Data:
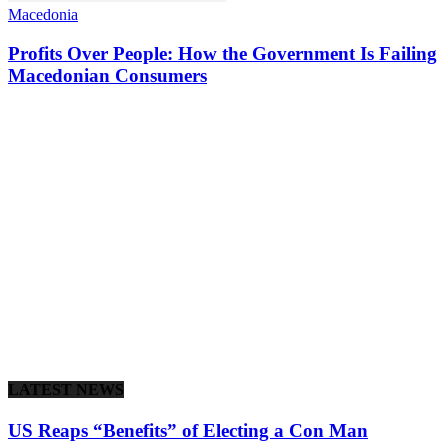
Macedonia
Profits Over People: How the Government Is Failing
Macedonian Consumers
LATEST NEWS
US Reaps “Benefits” of Electing a Con Man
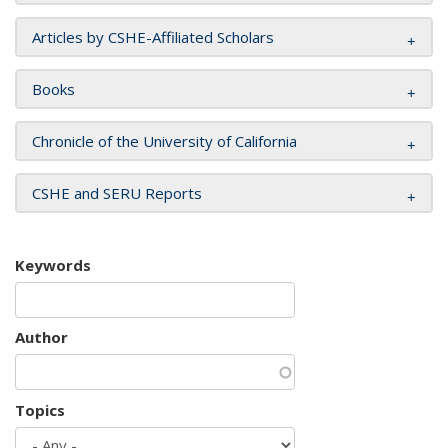
Articles by CSHE-Affiliated Scholars
Books
Chronicle of the University of California
CSHE and SERU Reports
Keywords
Author
Topics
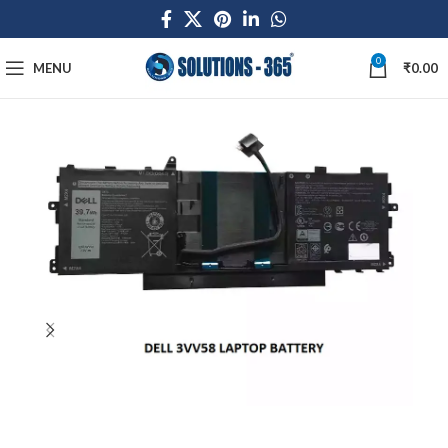
0
MENU
₹
0.00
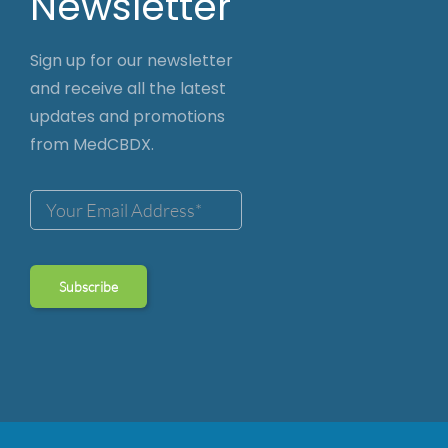
Newsletter
Sign up for our newsletter
and receive all the latest
updates and promotions
from MedCBDX.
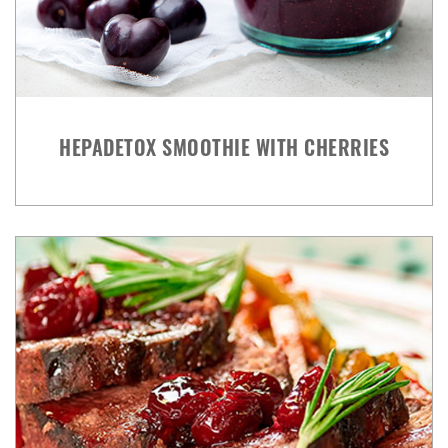
HEPADETOX SMOOTHIE WITH CHERRIES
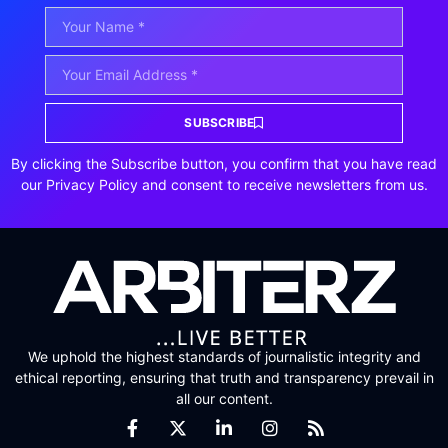
SUBSCRIBE
By clicking the Subscribe button, you confirm that you have read
our Privacy Policy and consent to receive newsletters from us.
We uphold the highest standards of journalistic integrity and
ethical reporting, ensuring that truth and transparency prevail in
all our content.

Your task: Arrange every line of text from the entries above as a JSON list of strings, with one string per line and blank lines omitted. Exclude the pictures from the list.

Response below:
[
  "Macedonia",
  "Profits Over People: How the Government Is Failing",
  "Macedonian Consumers",
  "LATEST NEWS",
  "US Reaps “Benefits” of Electing a Con Man",
  "Articles by CSHE-Affiliated Scholars",
  "Books",
  "Chronicle of the University of California",
  "CSHE and SERU Reports",
  "Keywords",
  "Author",
  "Topics",
  "0",
  "MENU",
  "₹",
  "0.00",
  "Newsletter",
  "Sign up for our newsletter",
  "and receive all the latest",
  "updates and promotions",
  "from MedCBDX.",
  "HEPADETOX SMOOTHIE WITH CHERRIES",
  "SUBSCRIBE",
  "By clicking the Subscribe button, you confirm that you have read",
  "our Privacy Policy and consent to receive newsletters from us.",
  "We uphold the highest standards of journalistic integrity and",
  "ethical reporting, ensuring that truth and transparency prevail in",
  "all our content."
]